Winning the Fight against AIDS
The past decade has seen remarkable progress in the fight
against AIDS, with many new treatments discovered and more in development.
Some people in the public health community now say that
AIDS could be reclassified as a chronic disease that is manageable like
diabetes or hypertension.
Until recently, such thoughts were unimaginable.
Despite this progress in treatment, 2.5 million people
will be infected with HIV this year and more than two million will die of AIDS.
As long as weak infrastructure and disastrous political interference plague
poor countries where the disease hits hardest, AIDS will persist.
Frustrated global activists are now demanding that
developing countries be allowed to revoke the patents on AIDS medications to
make them more available.
Already, the pharmaceutical industry funds many
philanthropic programs to make medicines available in these countries at little
or no cost.
But activists want to impose “compulsory licensing,” a
practice endorsed by the World Trade Organization, to allow governments to
break patents during public health emergencies to produce copies of branded
drugs.
This may sound like an effective way to get antiretroviral
drugs to the world’s poor, but it isn’t.
In fact, it could have deadly consequences.
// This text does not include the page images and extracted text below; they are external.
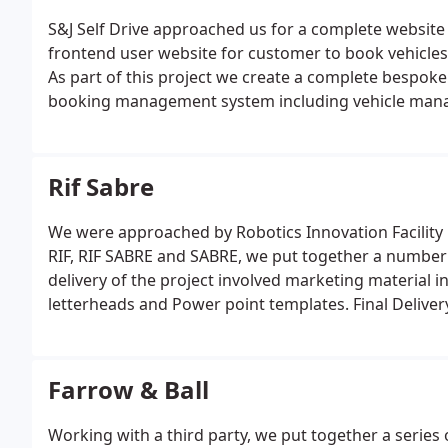
S&J Self Drive approached us for a complete websit
frontend user website for customer to book vehicle
As part of this project we create a complete bespok
booking management system including vehicle manag
much more.
Rif Sabre
We were approached by Robotics Innovation Facility b
RIF, RIF SABRE and SABRE, we put together a number
delivery of the project involved marketing material in
letterheads and Power point templates. Final Deliver
document and all require formats of logo.
Farrow & Ball
Working with a third party, we put together a series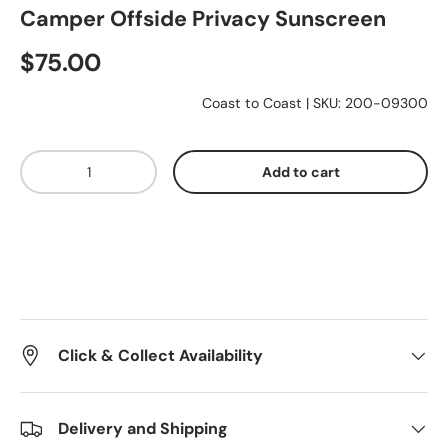
Camper Offside Privacy Sunscreen
Essentials
$75.00
Coast to Coast
|
SKU:
200-09300
Shop by Brand
Qty
Add to cart
Gifting
Click & Collect Availability
Delivery and Shipping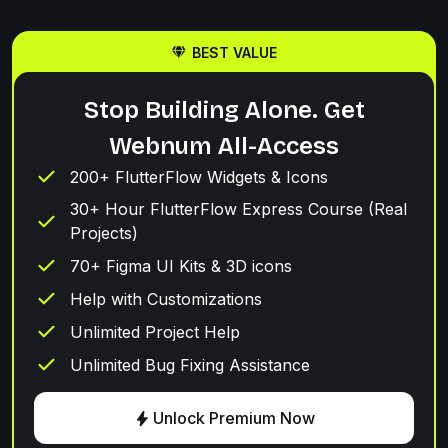
BEST VALUE
Stop Building Alone. Get
Webnum All-Access
200+ FlutterFlow Widgets & Icons
30+ Hour FlutterFlow Express Course (Real
Projects)
70+ Figma UI Kits & 3D icons
Help with Customizations
Unlimited Project Help
Unlimited Bug Fixing Assistance
Unlock Premium Now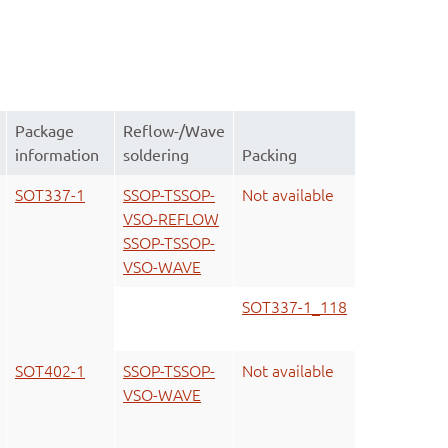
Package
Reflow-/Wave
information
soldering
Packing
SOT337-1
SSOP-TSSOP-
Not available
VSO-REFLOW
SSOP-TSSOP-
VSO-WAVE
SOT337-1_118
SOT402-1
SSOP-TSSOP-
Not available
VSO-WAVE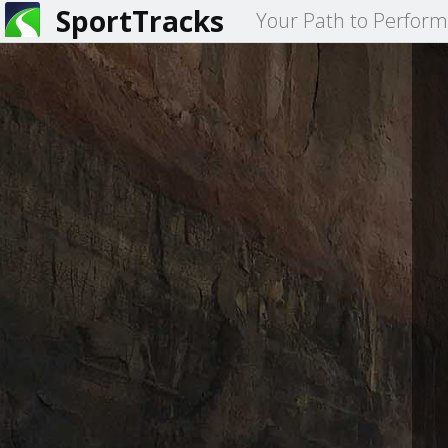
SportTracks
Your Path to Perfor
You
Primary
are
tabs
here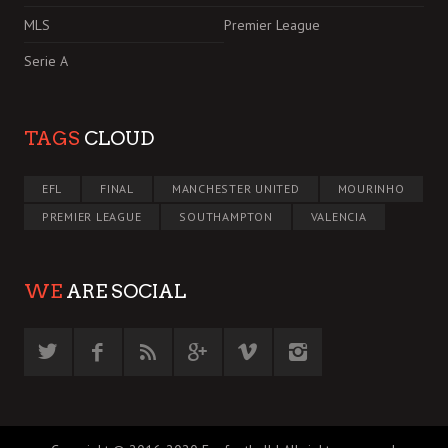
MLS
Premier League
Serie A
TAGS
CLOUD
EFL
FINAL
MANCHESTER UNITED
MOURINHO
PREMIER LEAGUE
SOUTHAMPTON
VALENCIA
WE
ARE SOCIAL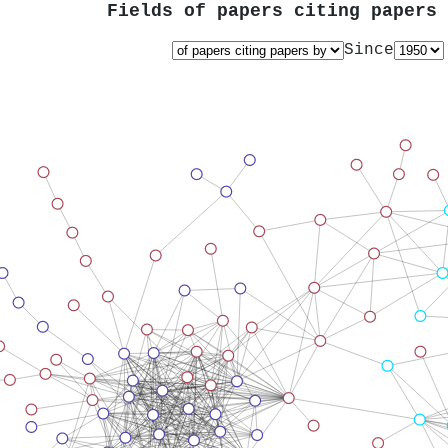
Fields of papers citing papers
Since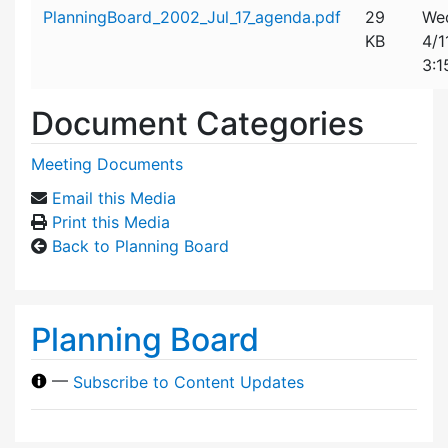
Attachment details
PlanningBoard_2002_Jul_17_agenda.pdf
29
We
KB
4/1
3:1
Document Categories
Meeting Documents
Email this Media
Print this Media
Back to Planning Board
Planning Board
—
Subscribe to Content Updates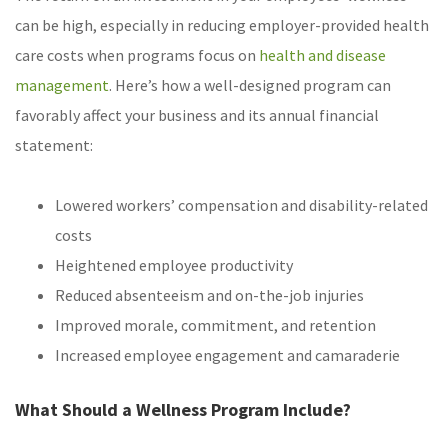
can be high, especially in reducing employer-provided health
care costs when programs focus on
health and disease
management
. Here’s how a well-designed program can
favorably affect your business and its annual financial
statement:
Lowered workers’ compensation and disability-related
costs
Heightened employee productivity
Reduced absenteeism and on-the-job injuries
Improved morale, commitment, and retention
Increased employee engagement and camaraderie
What Should a Wellness Program Include?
The immediate danger would come from the proliferation of
low-quality counterfeits.
Most local industries in sub-Saharan Africa and Southeast
Asia lack the technological and regulatory incentives to produce high-quality
pharmaceuticals.
When a drug is manufactured in a facility that doesn’t
meet international safety standards, the drug may contain the wrong dosage of
medication. If an AIDS patient takes medicine that isn’t strong enough to kill
the disease, the virus becomes drug resistant.
Exposing HIV/AIDS patients to substandard products worsens
the epidemic and increases treatment costs.
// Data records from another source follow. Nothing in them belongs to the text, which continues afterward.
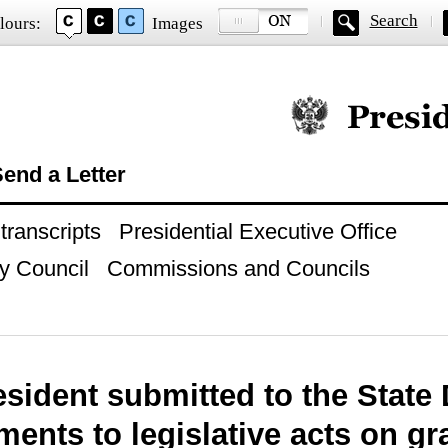
Search
lours:
Images
Official website of
end a Letter
ranscripts
Presidential Executive Office
y Council
Commissions and Councils
esident submitted to the Stat
nts to legislative acts on gr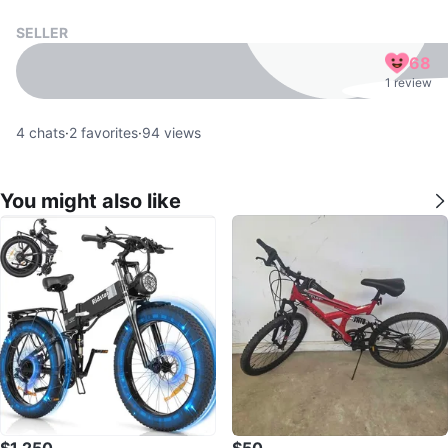
SELLER
68
1 review
4
chats
·
2
favorites
·
94
views
You might also like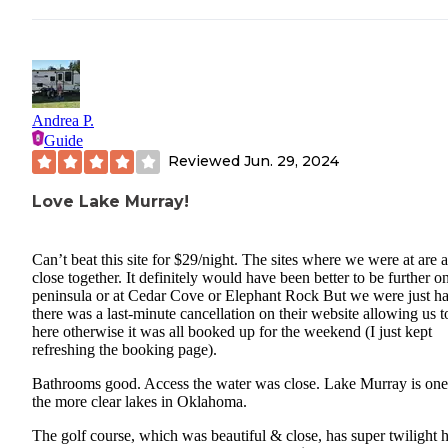
Andrea P.
Guide
Reviewed
Jun. 29, 2024
Love Lake Murray!
Can’t beat this site for $29/night. The sites where we were at are a
close together. It definitely would have been better to be further o
peninsula or at Cedar Cove or Elephant Rock But we were just h
there was a last-minute cancellation on their website allowing us t
here otherwise it was all booked up for the weekend (I just kept
refreshing the booking page).
Bathrooms good. Access the water was close. Lake Murray is one
the more clear lakes in Oklahoma.
The golf course, which was beautiful & close, has super twilight 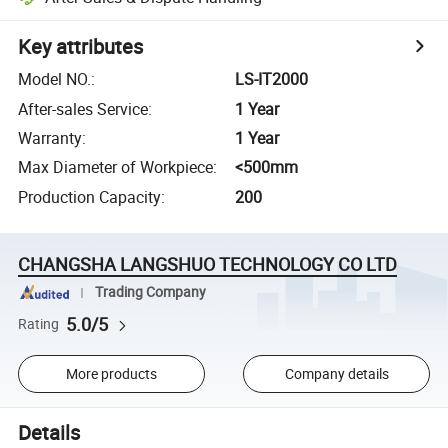
Key attributes
Model NO.
:
LS-IT2000
After-sales Service
:
1 Year
Warranty
:
1 Year
Max Diameter of Workpiece
:
<500mm
Production Capacity
:
200
CHANGSHA LANGSHUO TECHNOLOGY CO LTD
Trading Company
5.0/5
Rating
More products
Company details
Details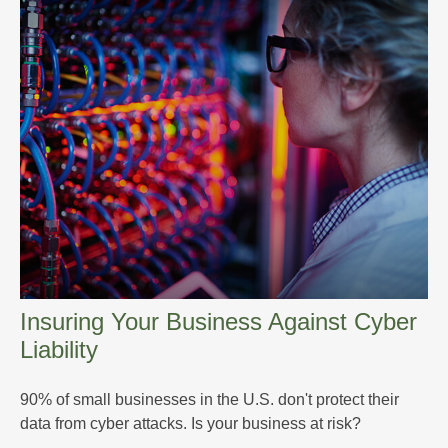
Insuring Your Business Against Cyber
Liability
90% of small businesses in the U.S. don't protect their
data from cyber attacks. Is your business at risk?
In 2005, for example, many AIDS patients in Thailand
suffered and died after treatment with an untested antiretroviral cocktail
called GPO-vir, produced by Thailand’s Government
Pharmaceutical Organization.
Despite this failure, many activists support the Thai
government’s efforts to copy other antiretroviral drugs developed by
pharmaceutical companies.
In addition to this awful death toll, patent violations
could lead to a decline in the number of new vaccines in the future, since drug
companies would have no assurance of a return on their investments.
On average, it takes more than 10 years and $800 million
to bring a new drug to market.
No company could afford that cost if international patent
theft made it impossible to recoup the investment. It’s a simple concept — as
patent protection wanes, so does the incentive to produce vital new drugs.
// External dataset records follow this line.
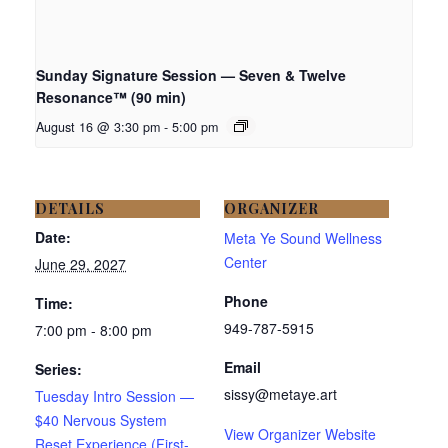
Sunday Signature Session — Seven & Twelve
Resonance™ (90 min)
August 16 @ 3:30 pm
-
5:00 pm
DETAILS
ORGANIZER
Date:
Meta Ye Sound Wellness
Center
June 29, 2027
Phone
Time:
949-787-5915
7:00 pm - 8:00 pm
Email
Series:
sissy@metaye.art
Tuesday Intro Session —
$40 Nervous System
View Organizer Website
Reset Experience (First-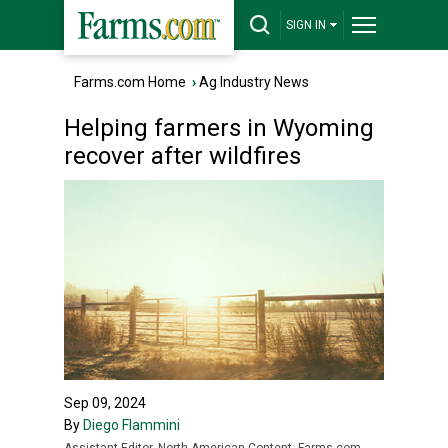
SIGN IN
Farms.com Home
›
Ag Industry News
Helping farmers in Wyoming
recover after wildfires
Sep 09, 2024
By
Diego Flammini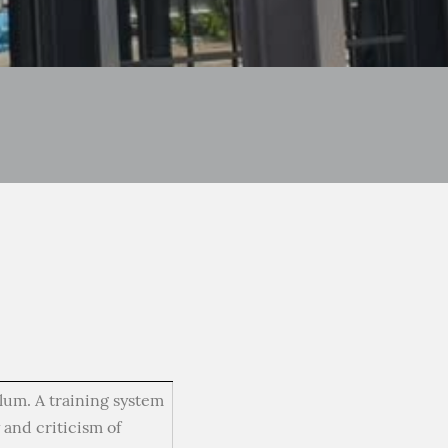
ulum. A training system
 and criticism of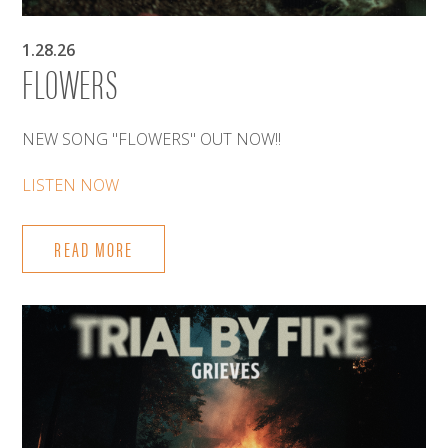
1.28.26
FLOWERS
NEW SONG "FLOWERS" OUT NOW!!
LISTEN NOW
READ MORE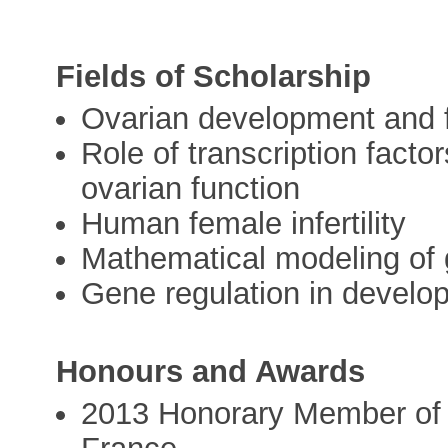
Fields of Scholarship
Ovarian development and 
Role of transcription facto
ovarian function
Human female infertility
Mathematical modeling of
Gene regulation in develo
Honours and Awards
2013 Honorary Member of th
Most activists who support compulsory licensing actually
recognize this. But their solution is highly flawed.
They want to replace the patent system with “prizes” for
drug discoveries and “patent pools” that subsidize investments and projected
returns
But could government experts really determine an accurate
value for such a prize that would incentivize continued research? Very unlikely.
Neither drug companies nor AIDS patients can afford a
slowdown in the market-driven innovation process that has characterized past
AIDS research. Market incentives have brought about 90 HIV/AIDS drugs to
patients in the past two decades, with more in development.
An artificial market managed by bureaucrats and
one-dimensional activists will retard this trend, if not end it.
Stopping the spread of AIDS is difficult. But the solution
is not to demonize those private companies trying to find cures or remove their
incentive to develop new treatments.
Rather, activists, politicians, and business leaders must
work together to address institutional problems — such as dysfunctional public
health systems and bad governance — that have made the AIDS crisis difficult to
combat.
Grace-Marie
Turner is president of the Galen Institute, a non-profit research organization
focusing on free-market solutions to health reform.